European Commission approves first drug for prurigo nodularis

The European Commission (EC) has extended the marketing authorization for Dupixent^® (dupilumab) in the European Union (EU), to treat adults with moderate to severe nodular prurigo (PN) who are candidates for systemic therapy, making it the first and only targeted medicine for the disease in Europe and in the United States.

The EC decision is based on data from two phase III trials, PRIME and PRIME2, evaluating the efficacy and safety of Dupixent^® (PRIME n=75; PRIME2 n=78) in 311 adults with non-placebo-controlled PN (PRIME n=76; PRIME2 n=82).

Commenting on the EC approval, Dr. Naimish Patel, Head of Global Development, Immunology and Inflammation at Sanofi, said: “In trials, patients treated with Dupixent^® experienced significant improvements in key features of the condition, such as reduced itchiness and clearer skin, as well as broader impacts on their daily lives.

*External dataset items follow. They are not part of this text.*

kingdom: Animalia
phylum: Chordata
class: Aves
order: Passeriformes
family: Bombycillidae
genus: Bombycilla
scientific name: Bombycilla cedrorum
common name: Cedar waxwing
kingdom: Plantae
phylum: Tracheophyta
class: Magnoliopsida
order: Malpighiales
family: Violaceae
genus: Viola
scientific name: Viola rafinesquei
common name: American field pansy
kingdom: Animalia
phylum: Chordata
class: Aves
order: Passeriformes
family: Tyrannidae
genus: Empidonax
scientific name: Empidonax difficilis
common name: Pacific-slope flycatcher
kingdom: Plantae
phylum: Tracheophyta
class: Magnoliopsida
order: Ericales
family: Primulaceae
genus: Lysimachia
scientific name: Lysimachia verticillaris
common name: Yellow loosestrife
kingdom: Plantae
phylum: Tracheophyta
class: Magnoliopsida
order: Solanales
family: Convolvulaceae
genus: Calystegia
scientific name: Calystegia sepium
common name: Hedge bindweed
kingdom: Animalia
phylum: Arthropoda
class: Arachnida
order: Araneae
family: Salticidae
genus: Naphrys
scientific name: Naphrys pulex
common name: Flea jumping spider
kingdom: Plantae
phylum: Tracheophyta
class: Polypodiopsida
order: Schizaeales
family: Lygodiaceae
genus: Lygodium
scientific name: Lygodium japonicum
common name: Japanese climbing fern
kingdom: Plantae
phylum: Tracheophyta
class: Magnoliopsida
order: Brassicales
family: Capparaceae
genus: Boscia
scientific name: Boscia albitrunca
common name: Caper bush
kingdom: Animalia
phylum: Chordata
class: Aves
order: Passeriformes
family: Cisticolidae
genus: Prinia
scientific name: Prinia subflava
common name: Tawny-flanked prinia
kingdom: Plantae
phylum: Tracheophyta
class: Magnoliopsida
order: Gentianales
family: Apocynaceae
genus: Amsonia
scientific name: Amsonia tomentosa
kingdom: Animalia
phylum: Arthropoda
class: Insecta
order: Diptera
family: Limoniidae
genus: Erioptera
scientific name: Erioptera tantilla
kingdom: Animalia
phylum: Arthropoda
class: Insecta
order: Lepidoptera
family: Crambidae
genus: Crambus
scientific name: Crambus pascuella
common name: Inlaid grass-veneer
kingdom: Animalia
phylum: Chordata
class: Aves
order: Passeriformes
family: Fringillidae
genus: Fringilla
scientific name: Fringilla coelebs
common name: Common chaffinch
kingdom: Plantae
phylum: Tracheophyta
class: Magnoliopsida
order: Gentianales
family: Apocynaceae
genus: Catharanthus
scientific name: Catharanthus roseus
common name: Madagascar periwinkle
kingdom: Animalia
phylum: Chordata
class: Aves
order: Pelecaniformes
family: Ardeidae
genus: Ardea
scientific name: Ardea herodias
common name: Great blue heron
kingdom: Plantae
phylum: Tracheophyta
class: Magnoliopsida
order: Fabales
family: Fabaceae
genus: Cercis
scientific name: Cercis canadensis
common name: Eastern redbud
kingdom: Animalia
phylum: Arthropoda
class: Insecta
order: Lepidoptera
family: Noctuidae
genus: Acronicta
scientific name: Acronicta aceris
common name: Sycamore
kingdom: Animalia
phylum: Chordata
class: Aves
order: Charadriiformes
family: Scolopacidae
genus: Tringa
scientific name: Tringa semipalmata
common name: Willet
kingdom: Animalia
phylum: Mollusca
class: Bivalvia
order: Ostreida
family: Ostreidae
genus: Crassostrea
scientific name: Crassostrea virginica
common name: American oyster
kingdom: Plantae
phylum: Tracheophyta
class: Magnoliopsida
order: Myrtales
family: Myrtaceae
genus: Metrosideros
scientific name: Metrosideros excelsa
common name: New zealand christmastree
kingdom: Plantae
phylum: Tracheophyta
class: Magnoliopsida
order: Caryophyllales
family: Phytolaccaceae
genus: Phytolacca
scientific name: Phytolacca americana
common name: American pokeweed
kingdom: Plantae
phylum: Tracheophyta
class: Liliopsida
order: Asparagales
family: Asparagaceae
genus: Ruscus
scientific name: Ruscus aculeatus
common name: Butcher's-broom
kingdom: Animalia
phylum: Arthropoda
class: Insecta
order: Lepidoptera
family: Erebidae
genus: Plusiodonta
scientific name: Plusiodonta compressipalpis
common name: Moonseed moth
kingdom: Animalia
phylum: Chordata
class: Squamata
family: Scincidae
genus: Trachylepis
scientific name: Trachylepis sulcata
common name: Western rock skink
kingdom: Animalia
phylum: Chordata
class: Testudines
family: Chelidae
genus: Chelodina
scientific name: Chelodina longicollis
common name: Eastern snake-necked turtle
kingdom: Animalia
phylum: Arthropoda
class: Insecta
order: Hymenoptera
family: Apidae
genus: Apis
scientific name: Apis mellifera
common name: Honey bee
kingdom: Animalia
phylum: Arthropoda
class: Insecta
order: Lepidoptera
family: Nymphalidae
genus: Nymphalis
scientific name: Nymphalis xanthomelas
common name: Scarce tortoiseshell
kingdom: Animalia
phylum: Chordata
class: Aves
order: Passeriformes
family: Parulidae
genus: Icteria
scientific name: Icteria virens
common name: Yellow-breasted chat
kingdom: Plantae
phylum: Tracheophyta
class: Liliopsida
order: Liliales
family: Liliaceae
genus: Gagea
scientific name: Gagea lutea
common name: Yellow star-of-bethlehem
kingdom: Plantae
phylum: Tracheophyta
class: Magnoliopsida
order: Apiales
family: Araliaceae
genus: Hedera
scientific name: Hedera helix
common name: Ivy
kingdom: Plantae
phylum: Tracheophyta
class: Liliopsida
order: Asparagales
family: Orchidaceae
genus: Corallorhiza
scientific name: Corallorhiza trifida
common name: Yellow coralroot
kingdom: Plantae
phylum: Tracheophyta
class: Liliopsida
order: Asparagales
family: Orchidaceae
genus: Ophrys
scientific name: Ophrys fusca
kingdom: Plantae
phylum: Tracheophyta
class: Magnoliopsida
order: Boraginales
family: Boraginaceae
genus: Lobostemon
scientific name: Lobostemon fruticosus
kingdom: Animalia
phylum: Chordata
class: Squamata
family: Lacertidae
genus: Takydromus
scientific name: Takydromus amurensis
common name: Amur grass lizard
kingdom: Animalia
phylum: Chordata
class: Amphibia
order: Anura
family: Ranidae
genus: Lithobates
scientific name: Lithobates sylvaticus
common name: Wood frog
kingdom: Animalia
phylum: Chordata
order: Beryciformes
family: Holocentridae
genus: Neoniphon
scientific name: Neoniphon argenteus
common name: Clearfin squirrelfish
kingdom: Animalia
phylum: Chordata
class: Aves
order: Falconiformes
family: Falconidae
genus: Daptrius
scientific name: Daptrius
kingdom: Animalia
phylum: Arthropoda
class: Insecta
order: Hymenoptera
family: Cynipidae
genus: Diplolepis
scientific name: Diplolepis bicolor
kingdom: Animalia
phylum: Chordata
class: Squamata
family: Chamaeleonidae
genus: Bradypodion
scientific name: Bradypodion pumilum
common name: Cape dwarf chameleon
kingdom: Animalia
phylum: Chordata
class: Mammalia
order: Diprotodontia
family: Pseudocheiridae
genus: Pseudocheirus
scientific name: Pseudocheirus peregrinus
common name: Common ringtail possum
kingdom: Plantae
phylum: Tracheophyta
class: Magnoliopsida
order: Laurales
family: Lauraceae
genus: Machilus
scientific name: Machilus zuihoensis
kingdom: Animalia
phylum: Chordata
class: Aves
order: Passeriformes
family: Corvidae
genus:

Phase III trial data that formed the basis of CE approval

The primary endpoint of both trials assessed the proportion of patients with a clinically meaningful improvement in itch from baseline (measured by a reduction of ≥ 4 points on the Worst Itch Numerical Rating Scale [WI-NRS] on a scale of 0 to 10) at 24 and 12 weeks, respectively.

Additional endpoints included the proportion of patients with clear or almost clear skin of nodules at 24 weeks (measured by a score of 0 or 1 on the PN-Stage Investigator’s Global Assessment [IGA PN-S] on a scale of 0 to 4), the proportion of patients who achieved a clinically meaningful response in both the WI-NRS and IGA PN-S, the improvement from baseline in health (measured by the Dermatology Life Quality Index [DLQI] on a scale of 0 to 30), improvement from baseline in skin pain (measured by a numerical rating scale of 0 to 10), and improvement from baseline in symptoms of anxiety and depression (measured by hospital anxiety and depression scale [HADS] from 0 to 42).

Positive data from prurigo nodularis trials demonstrated:

• At 12 weeks, 44% and 37% Dupixent^® patients experienced a clinically meaningful reduction in itch compared to 16% and 22% for placebo, respectively
• At 24 weeks, the improvement was even more marked, with about three times more Dupixent^® patients (60% and 58%) experiencing a clinically meaningful reduction in itch from baseline, compared to placebo (18% and 20%).

More than double Dupixent^® patients (48% and 45%) also achieved clear or almost clear skin at 24 weeks, compared to placebo (18% and 16%). Dupixent^® also significantly improved health-related quality of life, while reducing measures of skin pain and anxiety/depressive symptoms from baseline to 24 weeks compared to placebo.

The safety results from the trials were generally consistent with Dupixent’s known safety profile^® in its approved indications, with the most common side effects across all indications including injection site reactions, conjunctivitis, allergic conjunctivitis, arthralgia, oral herpes and eosinophilia. Adverse events (AEs) more frequently observed in PN with Dupixent^® versus placebo included conjunctivitis (four percent versus one percent).

tricked^® for nodular prurigo

tricked^®, jointly developed by Sanofi and Regeneron, is a fully human monoclonal antibody that inhibits interleukin-4 (IL-4) and interleukin-13 (IL-13) pathway signaling and is not an immunosuppressant . It is given by injection at 300 mg every two weeks, under the skin (subcutaneous injection) at different injection sites, after a loading dose.

tricked^® has been granted an additional one-year marketing protection in the EU, based on the recommendation of the Committee for Medicinal Products for Human Use (CHMP) that the medicine provides significant clinical benefit over existing therapies for patients with NP.

Dr. George D Yancopoulos, PhD, President and Chief Scientific Officer of Regeneron concluded: “Dupixent^® is now approved for his second skin condition and fourth condition overall.